Similarly in national terms, it is not the relative numerical weight of the workers in terms of the population as a whole that determines their strength as a social force. It is their strategic role in the total economic complex, plus their distinctive characteristics as a relatively homogeneous social class.

Numerical strength has primary importance in terms of class solidarity among the workers involved in a given struggle, rather than in the relative size of the embattled force. The problem of solidarity begins with the strikers themselves, and it extends from there to a quest for broader labor support according to the needs of the fight. As we shall see, it was in the broader union sphere, especially among the top AFL-CIO bureaucrats, that class solidarity with the transit workers was criminally violated.

Within the Transport Workers Union the ranks stood solid throughout the strike. Not a peep came from inside the TWU that Republican Mayor Lindsay, or his Democratic collaborators at City Hall, could use to smear the strike. It was a case of aroused workers who fought for just demands and who stood united in their common needs as class brothers.

This time the TWU officials didn’t capitulate without a fight as they have done before. Instead of making a deal for a union contract on City Hall’s terms, they fought at least until the union had won a partial victory.

While giving them due credit for the way they stood up to City Hall, it is important to recognize the real reason why they did so. Like everybody else in the line of fire, the TWU officials were up against an aroused membership that wasn’t about to hold still for a fast shuffle from anybody, either inside or outside the union. They had to fight, or else.

What a fight the transit workers made! They brushed aside a court injunction based on an antilabor state law and went on strike in defiance of the judge and the whole City Hall gang. When their top negotiators were jailed as “law breakers,” a second team stepped in to speak for the union. The strikers remained solid in the face of court proceedings intended to impose massive fines on the union. They stood up against savage smear propaganda in the capitalist news media and against a rising capitalist clamor to call out the National Guard against them.

At a crucial point in the strike the TWU ranks met the capitalist attack by demonstrating their solidarity and fighting spirit through a mass picket line at City Hall. Significant bodies of workers from other unions supported the demonstration. Unable to break the strike with injunctions, jailings, and threats of fines, Lindsay appealed to “responsible” top officials of the AFL-CIO for help in stopping the strike.

“Responsible” officials stop the strike

George Meany responded by approving the jailing of the TWU leaders with the remark that Mike Quill “wanted to go to jail.” As though that scabby comment wasn’t criminal enough, he added that Mayor Lindsay, who was trying to break the strike, was “handling himself very well.”
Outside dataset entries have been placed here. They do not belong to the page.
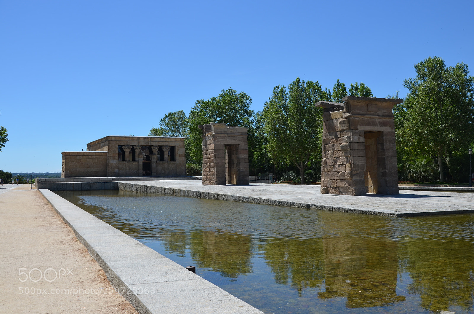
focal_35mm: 38
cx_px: 237
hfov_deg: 51.4
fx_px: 493
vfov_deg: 35.3
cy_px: 157
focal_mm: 25
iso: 100
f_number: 8
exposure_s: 1/250
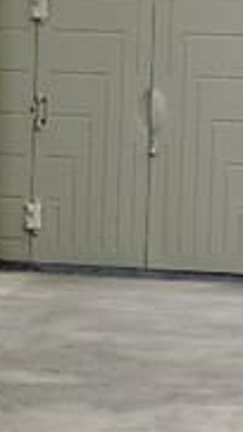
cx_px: -341
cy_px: 100
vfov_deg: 10.0
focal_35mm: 216
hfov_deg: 5.4
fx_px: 2471
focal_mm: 6.3
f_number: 3.8
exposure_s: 1/320
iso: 100
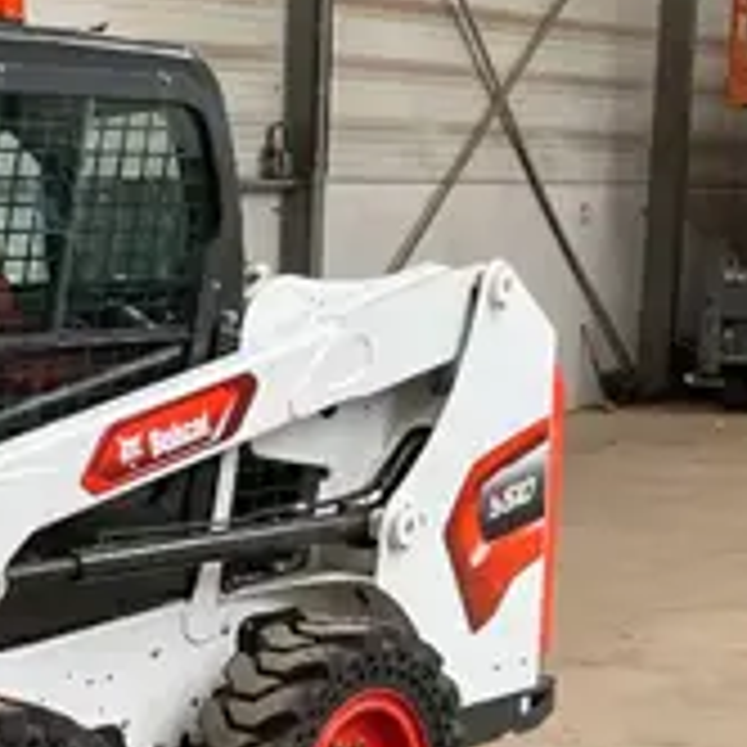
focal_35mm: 74
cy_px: 652
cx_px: -266
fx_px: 1807
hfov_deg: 20.9
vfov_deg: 22.9
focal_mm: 3
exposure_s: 1/63
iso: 64
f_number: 1.8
After the strike Walter Reuther proved his “respectability” with a statement that “society can’t tolerate stoppages” like the transit strike.
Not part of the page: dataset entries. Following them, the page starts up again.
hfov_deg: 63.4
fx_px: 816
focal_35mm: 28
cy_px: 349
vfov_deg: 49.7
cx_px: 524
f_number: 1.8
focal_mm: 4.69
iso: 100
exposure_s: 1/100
Despite all obstacles the transit workers won a partial victory by forcing concessions from City Hall that it hadn’t intended to make. The fact remains, however, that the settlement fell far short of the workers’ just demands and they remain victims of gross wage inequities.
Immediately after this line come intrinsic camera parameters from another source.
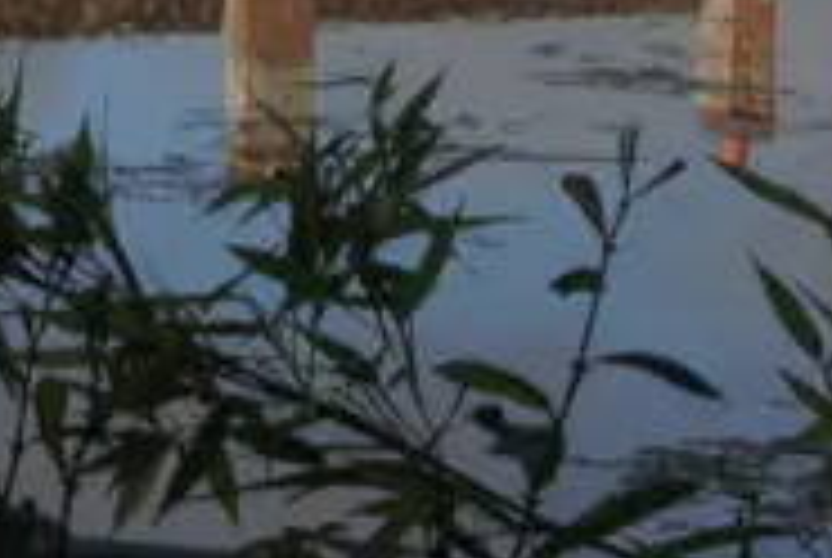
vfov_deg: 3.8
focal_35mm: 362
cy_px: -724
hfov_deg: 5.6
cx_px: -679
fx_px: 8390
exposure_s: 1/60
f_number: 18
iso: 320
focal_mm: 35
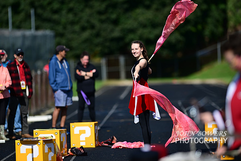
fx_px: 2009
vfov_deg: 4.6
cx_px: 120
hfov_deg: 6.9
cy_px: 80
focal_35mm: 300
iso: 64
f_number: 2.8
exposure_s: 1/1600
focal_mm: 300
Unmoved by the serious economic problems still plaguing the TWU ranks, President Johnson denounced the gains they did win as a violation of his wage “guideposts.” Johnson followed through with a call for further anti-strike laws.

Both the Republican Mayor and the Democratic President proved themselves enemies of the transit workers. The strikers got nothing they didn’t fight for and even then the lackeys of capitalism cheated them out of a just settlement. The workers will get only what they can win through militant use of the union power at the job level and through mobilization of their class political strength in an independent labor party.

Labor’s inherent capacity to take that road is demonstrated by the transit strike, as is the workers’ growing desire to do so.